土方達と別れ、名前はホッと溜息をついた。その原因は言わずもがな、牛山である。土方と永倉だけが旅のお供かと思いきや、実は全身チ〇ポ野郎の呼び声高い牛山に、家永という美しい女のふりした爺さんまで仲間ときた。問題はその牛山で、名前を一目見た瞬間に手を取り、抱かせろと言ってみせたのだ。これには名前は驚き、尾形はやっぱりかと大きく息を吐いた。困ったように微笑んで、曖昧に断ろうと手を引くも、流石は不敗の柔道家、女の力では手を振り解ける筈もなかった。その日から毎日のように夜が来ると、抱かせろと迫られる日々。最早慣れてきてすらいたが、名前はひどく疲れていた。

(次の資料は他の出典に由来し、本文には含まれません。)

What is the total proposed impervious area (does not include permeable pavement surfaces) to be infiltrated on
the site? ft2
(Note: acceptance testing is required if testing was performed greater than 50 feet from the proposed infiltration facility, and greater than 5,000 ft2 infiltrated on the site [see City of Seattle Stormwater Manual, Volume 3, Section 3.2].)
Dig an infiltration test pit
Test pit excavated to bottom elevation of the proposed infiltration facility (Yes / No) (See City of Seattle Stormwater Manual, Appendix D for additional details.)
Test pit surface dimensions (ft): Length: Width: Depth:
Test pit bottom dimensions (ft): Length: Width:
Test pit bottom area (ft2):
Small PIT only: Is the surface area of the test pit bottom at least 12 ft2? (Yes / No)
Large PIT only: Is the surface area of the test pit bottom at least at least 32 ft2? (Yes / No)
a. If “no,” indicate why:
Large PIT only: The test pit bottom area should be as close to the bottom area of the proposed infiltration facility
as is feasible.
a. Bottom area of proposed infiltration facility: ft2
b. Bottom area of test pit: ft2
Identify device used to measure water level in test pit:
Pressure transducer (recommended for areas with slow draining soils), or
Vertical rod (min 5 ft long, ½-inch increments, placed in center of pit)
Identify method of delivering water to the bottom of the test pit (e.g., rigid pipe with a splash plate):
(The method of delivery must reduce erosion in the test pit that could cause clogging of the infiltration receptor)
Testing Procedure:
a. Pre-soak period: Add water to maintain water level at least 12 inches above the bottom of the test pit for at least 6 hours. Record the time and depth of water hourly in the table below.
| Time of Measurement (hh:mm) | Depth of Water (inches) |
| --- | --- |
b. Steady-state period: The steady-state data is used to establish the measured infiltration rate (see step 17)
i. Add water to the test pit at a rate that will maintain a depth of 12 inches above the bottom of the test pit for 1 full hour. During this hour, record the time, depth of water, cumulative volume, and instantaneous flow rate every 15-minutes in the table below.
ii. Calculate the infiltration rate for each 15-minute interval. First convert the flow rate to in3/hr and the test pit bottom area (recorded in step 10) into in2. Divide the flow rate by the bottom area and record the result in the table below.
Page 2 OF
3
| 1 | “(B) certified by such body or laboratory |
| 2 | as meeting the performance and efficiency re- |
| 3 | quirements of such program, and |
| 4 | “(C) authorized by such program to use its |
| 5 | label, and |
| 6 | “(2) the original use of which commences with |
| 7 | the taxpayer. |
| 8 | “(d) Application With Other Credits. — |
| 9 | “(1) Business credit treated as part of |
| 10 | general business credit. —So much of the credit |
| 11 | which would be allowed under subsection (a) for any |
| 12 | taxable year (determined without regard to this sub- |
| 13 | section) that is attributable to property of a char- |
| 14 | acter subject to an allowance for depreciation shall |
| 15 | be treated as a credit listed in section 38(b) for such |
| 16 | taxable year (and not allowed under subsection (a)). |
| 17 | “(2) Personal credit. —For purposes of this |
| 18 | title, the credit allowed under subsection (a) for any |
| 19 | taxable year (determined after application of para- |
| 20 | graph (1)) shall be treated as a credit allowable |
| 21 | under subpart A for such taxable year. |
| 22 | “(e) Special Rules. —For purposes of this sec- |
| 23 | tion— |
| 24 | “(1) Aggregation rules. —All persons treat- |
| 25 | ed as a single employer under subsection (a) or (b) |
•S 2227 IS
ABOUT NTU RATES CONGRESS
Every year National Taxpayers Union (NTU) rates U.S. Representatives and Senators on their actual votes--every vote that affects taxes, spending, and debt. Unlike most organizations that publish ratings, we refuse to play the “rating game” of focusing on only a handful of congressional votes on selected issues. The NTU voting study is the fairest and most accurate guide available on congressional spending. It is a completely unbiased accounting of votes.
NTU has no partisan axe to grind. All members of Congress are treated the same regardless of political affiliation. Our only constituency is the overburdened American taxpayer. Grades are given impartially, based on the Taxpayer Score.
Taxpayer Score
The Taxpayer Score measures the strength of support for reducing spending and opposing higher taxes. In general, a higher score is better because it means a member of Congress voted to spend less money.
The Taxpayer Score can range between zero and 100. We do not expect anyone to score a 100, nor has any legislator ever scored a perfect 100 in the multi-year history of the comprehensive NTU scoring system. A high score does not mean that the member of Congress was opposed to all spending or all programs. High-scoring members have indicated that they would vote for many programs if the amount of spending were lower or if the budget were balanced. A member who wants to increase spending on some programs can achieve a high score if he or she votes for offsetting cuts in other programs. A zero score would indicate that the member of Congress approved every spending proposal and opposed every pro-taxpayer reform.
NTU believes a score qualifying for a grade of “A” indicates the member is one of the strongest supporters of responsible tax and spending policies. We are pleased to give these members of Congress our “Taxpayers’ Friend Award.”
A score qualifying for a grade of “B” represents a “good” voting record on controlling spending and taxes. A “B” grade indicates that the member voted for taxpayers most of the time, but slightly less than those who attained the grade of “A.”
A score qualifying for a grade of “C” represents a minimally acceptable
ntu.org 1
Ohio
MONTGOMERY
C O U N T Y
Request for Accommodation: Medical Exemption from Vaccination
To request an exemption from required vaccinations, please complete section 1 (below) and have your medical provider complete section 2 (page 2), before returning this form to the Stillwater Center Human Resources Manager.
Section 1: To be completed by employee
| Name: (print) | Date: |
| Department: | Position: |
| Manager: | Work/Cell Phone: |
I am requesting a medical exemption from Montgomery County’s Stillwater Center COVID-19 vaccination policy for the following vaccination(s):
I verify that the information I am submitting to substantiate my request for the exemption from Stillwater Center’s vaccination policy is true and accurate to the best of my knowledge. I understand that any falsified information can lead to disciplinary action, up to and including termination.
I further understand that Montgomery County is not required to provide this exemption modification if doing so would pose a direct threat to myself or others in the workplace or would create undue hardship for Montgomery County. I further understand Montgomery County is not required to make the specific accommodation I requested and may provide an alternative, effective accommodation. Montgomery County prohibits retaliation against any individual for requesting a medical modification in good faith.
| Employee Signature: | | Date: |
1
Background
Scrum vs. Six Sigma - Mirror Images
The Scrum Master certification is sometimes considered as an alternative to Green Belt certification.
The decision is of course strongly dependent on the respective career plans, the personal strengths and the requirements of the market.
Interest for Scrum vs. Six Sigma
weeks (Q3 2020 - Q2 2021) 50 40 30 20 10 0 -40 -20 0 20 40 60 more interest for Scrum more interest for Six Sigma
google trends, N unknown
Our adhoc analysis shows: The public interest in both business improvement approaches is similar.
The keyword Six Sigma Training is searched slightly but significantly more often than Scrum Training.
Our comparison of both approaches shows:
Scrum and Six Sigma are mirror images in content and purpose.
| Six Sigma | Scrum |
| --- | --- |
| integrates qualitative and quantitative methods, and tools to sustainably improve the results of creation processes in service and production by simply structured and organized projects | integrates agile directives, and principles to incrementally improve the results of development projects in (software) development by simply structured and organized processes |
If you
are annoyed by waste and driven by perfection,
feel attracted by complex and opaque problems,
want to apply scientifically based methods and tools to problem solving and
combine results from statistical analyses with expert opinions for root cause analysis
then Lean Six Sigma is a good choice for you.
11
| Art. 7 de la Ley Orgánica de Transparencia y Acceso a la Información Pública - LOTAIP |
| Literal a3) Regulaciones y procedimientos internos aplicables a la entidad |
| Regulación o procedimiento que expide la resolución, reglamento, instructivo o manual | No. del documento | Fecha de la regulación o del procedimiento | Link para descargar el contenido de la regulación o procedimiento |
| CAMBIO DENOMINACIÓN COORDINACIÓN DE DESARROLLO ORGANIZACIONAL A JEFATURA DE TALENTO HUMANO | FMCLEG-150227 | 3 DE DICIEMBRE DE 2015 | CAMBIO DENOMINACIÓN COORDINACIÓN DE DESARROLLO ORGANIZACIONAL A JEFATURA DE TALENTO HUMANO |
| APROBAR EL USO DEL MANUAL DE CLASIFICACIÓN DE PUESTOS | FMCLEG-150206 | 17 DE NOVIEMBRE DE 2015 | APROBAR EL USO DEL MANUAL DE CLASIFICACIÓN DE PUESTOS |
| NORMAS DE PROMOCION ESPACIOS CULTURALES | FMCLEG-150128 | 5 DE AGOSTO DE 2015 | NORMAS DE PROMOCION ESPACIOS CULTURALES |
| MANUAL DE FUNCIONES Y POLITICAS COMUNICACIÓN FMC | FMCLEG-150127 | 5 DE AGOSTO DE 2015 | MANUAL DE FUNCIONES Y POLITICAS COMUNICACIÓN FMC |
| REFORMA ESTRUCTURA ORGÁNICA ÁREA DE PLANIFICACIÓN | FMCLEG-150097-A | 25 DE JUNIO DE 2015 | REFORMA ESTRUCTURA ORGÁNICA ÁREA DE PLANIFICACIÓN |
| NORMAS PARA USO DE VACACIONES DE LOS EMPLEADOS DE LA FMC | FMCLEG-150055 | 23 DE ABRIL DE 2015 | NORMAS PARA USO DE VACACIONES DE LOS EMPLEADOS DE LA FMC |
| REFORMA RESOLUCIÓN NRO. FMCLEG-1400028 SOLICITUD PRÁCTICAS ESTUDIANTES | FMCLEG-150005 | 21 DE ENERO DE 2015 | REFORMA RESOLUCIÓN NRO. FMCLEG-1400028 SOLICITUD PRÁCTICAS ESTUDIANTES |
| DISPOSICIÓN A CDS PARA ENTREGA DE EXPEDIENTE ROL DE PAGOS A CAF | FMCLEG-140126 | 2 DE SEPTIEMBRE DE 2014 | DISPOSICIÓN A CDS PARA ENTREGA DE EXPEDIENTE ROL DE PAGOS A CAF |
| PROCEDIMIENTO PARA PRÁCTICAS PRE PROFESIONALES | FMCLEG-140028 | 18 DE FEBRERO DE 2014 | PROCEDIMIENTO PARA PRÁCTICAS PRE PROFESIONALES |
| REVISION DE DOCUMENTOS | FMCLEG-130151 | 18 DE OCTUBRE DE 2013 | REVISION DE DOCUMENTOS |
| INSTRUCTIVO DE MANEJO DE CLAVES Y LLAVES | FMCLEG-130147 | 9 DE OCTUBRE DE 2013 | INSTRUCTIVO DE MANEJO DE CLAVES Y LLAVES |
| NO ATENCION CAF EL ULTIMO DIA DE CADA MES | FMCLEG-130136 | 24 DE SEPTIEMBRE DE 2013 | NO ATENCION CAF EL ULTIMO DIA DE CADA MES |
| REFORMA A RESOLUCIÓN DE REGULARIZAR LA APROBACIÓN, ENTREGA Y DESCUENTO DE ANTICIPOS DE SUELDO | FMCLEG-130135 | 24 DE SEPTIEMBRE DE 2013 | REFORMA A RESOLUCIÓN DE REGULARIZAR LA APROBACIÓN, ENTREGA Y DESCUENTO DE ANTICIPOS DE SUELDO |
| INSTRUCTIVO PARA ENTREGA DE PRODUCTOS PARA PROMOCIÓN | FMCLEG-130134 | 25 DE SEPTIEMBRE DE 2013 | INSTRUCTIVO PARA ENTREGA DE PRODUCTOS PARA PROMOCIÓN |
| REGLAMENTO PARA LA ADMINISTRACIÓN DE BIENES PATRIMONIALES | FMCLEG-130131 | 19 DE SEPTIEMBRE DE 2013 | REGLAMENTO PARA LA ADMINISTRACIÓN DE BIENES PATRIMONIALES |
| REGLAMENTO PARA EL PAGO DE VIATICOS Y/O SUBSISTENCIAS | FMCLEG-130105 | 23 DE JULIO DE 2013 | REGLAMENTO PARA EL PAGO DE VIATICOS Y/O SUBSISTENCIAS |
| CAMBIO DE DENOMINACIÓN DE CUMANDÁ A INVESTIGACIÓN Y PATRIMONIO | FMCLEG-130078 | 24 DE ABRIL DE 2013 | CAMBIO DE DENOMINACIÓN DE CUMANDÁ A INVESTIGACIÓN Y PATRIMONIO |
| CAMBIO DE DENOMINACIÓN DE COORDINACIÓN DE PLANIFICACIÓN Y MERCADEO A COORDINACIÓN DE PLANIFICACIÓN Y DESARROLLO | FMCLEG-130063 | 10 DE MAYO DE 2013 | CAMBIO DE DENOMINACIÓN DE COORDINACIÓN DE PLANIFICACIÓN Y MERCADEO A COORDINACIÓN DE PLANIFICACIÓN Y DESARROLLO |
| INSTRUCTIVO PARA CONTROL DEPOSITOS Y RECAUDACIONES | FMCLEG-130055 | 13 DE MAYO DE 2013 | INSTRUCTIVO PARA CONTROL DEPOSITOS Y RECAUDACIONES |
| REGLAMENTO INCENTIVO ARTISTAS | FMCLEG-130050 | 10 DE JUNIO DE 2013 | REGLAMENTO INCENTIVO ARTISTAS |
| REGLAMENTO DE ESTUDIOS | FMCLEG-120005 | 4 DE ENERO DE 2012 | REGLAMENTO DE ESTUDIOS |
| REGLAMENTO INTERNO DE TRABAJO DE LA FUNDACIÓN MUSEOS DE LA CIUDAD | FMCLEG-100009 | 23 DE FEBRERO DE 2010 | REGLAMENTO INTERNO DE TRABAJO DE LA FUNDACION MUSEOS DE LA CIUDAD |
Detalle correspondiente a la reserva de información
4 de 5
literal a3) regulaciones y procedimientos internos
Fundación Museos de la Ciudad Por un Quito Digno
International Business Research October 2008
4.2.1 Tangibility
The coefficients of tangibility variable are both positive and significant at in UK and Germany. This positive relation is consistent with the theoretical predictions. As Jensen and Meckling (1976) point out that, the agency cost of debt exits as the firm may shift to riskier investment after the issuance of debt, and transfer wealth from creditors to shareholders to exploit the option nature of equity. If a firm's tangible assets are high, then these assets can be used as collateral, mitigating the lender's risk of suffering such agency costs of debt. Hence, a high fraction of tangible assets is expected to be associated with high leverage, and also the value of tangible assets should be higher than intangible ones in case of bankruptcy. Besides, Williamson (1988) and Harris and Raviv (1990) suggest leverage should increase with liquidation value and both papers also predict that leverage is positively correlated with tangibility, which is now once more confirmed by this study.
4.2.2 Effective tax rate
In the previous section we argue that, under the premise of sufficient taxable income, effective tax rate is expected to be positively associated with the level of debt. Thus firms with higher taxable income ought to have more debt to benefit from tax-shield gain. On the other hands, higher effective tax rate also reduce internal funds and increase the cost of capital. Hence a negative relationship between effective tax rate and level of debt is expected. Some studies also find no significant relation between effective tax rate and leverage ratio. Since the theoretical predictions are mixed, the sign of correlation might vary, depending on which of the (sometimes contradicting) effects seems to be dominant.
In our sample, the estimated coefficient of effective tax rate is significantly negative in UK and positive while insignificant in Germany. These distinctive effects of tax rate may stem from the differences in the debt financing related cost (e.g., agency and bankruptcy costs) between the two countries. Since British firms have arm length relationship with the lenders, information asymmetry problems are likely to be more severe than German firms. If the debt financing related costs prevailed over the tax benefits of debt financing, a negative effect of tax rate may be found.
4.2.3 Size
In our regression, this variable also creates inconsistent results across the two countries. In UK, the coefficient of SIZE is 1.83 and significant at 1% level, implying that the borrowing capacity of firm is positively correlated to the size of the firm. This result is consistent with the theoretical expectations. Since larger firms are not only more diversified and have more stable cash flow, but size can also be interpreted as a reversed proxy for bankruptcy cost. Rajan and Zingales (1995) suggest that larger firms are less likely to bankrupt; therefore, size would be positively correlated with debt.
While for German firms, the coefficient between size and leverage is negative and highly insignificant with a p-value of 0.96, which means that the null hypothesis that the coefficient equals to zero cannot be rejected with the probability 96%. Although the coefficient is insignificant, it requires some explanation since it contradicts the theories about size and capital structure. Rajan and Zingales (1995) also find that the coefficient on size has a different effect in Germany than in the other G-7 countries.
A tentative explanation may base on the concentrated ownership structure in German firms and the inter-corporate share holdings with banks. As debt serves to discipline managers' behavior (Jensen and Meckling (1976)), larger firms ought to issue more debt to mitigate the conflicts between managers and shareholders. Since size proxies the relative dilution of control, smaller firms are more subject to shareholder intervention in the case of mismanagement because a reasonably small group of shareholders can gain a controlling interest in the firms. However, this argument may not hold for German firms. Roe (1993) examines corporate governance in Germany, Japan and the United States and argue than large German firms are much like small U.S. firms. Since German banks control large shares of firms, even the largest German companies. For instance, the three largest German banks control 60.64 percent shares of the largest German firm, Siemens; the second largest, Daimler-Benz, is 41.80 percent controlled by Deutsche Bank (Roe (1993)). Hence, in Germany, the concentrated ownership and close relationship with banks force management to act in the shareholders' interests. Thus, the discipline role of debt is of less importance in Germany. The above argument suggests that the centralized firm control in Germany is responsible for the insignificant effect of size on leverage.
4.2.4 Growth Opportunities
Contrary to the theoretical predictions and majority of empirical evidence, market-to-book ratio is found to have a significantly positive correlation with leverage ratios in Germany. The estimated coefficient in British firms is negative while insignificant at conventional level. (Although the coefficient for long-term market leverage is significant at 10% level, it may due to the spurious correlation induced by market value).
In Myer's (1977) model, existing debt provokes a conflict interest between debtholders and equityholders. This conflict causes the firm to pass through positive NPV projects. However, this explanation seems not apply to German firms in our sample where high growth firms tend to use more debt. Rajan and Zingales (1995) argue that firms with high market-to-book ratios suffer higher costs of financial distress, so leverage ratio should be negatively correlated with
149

そんな彼女の様子を慮ってか、情報収集という名目で、別行動を提案してくれたのは土方である。そういう訳で、いま二人は次なる目的地を求めて蕎麦屋でそばを啜っている。これは美味いと、名前はホクホク顔で、尾形は相変わらずの無表情だ。
「美味しいですね」
少し濃い味付けの汁が、冷えた身体の芯まで染み渡るようだった。尾形は、名前より先に食べ終えると口を拭き、近くにいた女に、刺青のことやら第七師団のこと、勿論直接的な言葉を使わずに、それとなく尋ねていく。だが返ってくるのは『さあねえ』と気のない返事ばかり。
「奥の娘達なら、何か知っているかもしれない」
そう言って仕事に戻ってしまう。名前は遅れて蕎麦を食べ終えると、奥の娘という言葉に暫し逡巡し、ああここは蕎麦屋かと思い出す。成程確かに、奥の娘達なら何か知っているかもしれないと尾形を見やるが、これと言って何の感情も読み取ることは出来なかった。
「殿方は、裸の女の前では素直ですからね」
あることないこと、余計なことまで喋るものでしょう。── 名前の皮肉じみた言い方に、尾形は眉間に皺を寄せる。が、否定する気はないらしい。
「まあな」
そう言って立ち上がると、尾形は机の上にじゃらじゃらと銭を置く。その分量から見るに、名前の分まで払ってくれたようだ。
「……お前はいいのか、」
迷ったように言葉を発する尾形を、名前は珍しいと思った。何を案じているのか言わなくては意味がない。
「一人でだってちゃあんと帰れますよ」
尾形はそういうことじゃあないと言いたかったし、名前もそういう意味で尾形が問うたのではないと知っていた。けれど言葉を噤んで、そして笑って、ひらりと片手を上げて、名前はまたあとでと、立ち上がった。取り繕うのは得意なはずだったが、ここのところはどうも上手くいかない。兎にも角にも、情報収拾は名前と尾形に課せられた任務だ。余計な問答は無用。要らないことを言う前に、名前は根城へと足早に引き上げる。尾形は短い舌打ちを零すと、ゆっくりと奥の部屋に続く暖簾を潜った。